Right before mile 25 my Brooklyn coach Radie was there, she really did look for me! At this point it was raining and the first aid people came to give the remaining runners a finishers cover so we wouldn’t freeze. Shortly after I spotted Radie, I saw two of my other Brooklyn coaches. I was so disoriented at this point I didn’t even recognize them at first. One of the coaches Kara ran up to me and said “give me a smile” and I responded “Kara? Is that you? Oh it is you!”….yeah I was out of it. Right before mile 25 there was a power song station playing “Eye of the Tiger”. My other Brooklyn coach James said “this is it! You have the eye of the tiger!” Two seconds later they race staff turned off the music and started breaking down the power song station. James quickly cleaned it up with “you already know that song, you don’t need to hear it again.” At this point I just wanted to finish the damn race I was cold, wet, tired, and in more pain than I could ever imagine.
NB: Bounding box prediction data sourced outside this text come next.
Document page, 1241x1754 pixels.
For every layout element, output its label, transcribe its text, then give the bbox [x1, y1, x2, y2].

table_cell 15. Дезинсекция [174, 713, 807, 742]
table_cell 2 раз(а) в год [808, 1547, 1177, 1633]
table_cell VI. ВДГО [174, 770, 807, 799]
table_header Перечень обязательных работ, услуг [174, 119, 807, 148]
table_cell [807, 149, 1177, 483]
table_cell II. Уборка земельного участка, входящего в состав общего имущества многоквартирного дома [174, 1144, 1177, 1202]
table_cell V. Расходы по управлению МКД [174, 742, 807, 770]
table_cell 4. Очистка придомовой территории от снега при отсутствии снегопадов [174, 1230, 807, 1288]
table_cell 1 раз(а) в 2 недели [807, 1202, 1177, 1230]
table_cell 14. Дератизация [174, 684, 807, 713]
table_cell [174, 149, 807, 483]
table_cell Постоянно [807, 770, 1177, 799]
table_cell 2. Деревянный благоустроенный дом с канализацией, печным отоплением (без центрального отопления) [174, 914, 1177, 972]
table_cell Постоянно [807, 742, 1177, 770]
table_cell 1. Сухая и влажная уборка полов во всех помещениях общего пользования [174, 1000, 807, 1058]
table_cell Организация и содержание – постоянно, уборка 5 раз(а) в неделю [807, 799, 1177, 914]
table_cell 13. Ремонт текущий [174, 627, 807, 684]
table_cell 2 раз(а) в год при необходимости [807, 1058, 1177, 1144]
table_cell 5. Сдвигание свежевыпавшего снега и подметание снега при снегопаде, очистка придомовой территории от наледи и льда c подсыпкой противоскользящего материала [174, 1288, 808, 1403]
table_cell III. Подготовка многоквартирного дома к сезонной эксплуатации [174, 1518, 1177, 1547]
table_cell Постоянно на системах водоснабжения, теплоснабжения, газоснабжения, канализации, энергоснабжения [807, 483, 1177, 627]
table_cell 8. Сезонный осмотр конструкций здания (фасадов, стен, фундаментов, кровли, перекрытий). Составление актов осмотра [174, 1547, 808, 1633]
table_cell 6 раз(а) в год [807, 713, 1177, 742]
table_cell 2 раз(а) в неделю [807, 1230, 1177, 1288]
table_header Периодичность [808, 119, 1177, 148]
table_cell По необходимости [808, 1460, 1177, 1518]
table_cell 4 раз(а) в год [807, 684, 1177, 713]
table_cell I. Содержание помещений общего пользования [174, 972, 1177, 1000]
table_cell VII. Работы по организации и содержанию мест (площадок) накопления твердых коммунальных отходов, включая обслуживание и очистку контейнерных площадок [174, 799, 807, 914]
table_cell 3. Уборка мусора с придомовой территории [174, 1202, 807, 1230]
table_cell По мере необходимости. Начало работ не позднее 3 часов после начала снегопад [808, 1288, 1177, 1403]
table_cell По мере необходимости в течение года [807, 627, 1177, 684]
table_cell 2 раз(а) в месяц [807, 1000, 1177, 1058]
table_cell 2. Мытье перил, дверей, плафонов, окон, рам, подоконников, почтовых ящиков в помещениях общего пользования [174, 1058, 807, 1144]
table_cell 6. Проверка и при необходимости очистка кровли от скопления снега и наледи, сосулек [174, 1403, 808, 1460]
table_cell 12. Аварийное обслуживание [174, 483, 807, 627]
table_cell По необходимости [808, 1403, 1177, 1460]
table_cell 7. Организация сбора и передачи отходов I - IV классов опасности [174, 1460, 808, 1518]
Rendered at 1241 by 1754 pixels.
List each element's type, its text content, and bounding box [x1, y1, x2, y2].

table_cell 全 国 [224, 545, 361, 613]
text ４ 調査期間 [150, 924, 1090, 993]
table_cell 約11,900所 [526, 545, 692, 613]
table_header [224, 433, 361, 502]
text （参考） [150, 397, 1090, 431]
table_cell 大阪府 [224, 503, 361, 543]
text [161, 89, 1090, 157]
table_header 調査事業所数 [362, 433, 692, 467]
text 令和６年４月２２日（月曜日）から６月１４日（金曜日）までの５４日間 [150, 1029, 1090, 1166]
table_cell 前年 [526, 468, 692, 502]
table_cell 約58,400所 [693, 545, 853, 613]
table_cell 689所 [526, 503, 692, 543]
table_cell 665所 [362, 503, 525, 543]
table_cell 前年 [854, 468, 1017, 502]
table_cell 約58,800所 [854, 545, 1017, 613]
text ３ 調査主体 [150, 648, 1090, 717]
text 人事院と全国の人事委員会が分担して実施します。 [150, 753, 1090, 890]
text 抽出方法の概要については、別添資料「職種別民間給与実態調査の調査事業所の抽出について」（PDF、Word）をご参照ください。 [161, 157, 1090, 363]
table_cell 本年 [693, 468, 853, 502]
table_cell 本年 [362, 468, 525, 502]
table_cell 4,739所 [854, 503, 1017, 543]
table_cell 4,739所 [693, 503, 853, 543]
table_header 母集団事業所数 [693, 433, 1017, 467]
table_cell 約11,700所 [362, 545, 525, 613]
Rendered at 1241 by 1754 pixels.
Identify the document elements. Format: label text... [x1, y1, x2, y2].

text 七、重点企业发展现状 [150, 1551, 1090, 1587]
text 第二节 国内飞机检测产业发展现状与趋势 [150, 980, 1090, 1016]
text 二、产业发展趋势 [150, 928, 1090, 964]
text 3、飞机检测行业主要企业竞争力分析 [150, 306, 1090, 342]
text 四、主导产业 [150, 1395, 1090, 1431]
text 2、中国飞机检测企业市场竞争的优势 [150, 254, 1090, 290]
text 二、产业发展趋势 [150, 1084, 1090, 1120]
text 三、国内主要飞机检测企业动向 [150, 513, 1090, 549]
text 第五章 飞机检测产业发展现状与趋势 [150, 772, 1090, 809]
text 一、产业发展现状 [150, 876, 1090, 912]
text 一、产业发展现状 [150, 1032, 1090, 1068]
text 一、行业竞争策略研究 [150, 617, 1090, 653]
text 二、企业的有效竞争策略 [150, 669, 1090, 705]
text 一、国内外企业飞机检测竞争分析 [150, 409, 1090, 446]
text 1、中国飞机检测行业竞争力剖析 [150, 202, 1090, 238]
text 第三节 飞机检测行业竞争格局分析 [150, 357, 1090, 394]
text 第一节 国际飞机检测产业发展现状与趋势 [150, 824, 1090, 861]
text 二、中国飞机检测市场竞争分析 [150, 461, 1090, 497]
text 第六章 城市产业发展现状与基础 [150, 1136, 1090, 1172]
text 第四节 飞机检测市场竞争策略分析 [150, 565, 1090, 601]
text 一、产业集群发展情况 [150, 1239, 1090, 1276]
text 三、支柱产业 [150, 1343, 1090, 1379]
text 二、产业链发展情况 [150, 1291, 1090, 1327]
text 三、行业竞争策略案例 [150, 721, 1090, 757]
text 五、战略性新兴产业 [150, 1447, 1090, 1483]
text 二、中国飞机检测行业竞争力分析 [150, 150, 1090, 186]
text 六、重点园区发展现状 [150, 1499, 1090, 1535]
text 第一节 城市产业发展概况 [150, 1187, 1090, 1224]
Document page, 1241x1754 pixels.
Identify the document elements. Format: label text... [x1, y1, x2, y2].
Then in the distance I saw the finish line. I started to tear up a little bit at the thought of finishing this race but I held it together. It was a strange feeling because I wanted to get the finish line as fast as possible but my body wouldn’t move. Then out of nowhere I started running like a granny and before I knew it I finished!!!! I thought I would be more emotional but I had a quick cry and then kept it moving (slowly of course). But the best part of the finish was despite finishing after the required time, I got a finishers necklace and shirt! Proof that I was actually there and I actually completed the race.

People always say that you walk up to the starting line of a marathon as one person and cross the finish line as another. Truthfully I didn’t believe that until I wrote this post and reflected on my experience. When I finished the race I felt numb, I expected this big outpour of emotion and this huge transformation, but it just wasn’t there. I was embarrassed that I didn’t finish in the required time, but when I think about that day now I’m proud of what I did. I chose to do this race because I wanted to challenge myself. The race wasn’t easy and that’s what makes me proud. It broke me and I still managed to pull it together to finish. It took me four and a half months but I went from zero to twenty six!

When I finished the race I declared that I would never run another marathon. Well my exact words were “I’m never putting my body through this bullsh*t again.” I wasn’t exactly in a happy place after the finish. I then got on the bus back to the hotel and one of my teammates said I think this is more painful than giving birth. I don’t have children so I can’t compare the two. However, I’ve heard many Mothers say that the further away you get away from the labor the more you forget about the pain. Why else would women keep putting themselves through the agony of childbirth? This weekend I cheered on my teammates running in the NYC marathon and I decided...I think I want another baby, stay tuned :-)

1 comment:

  1. I am so impressed with (and proud of) what you've accomplished! You are amazing!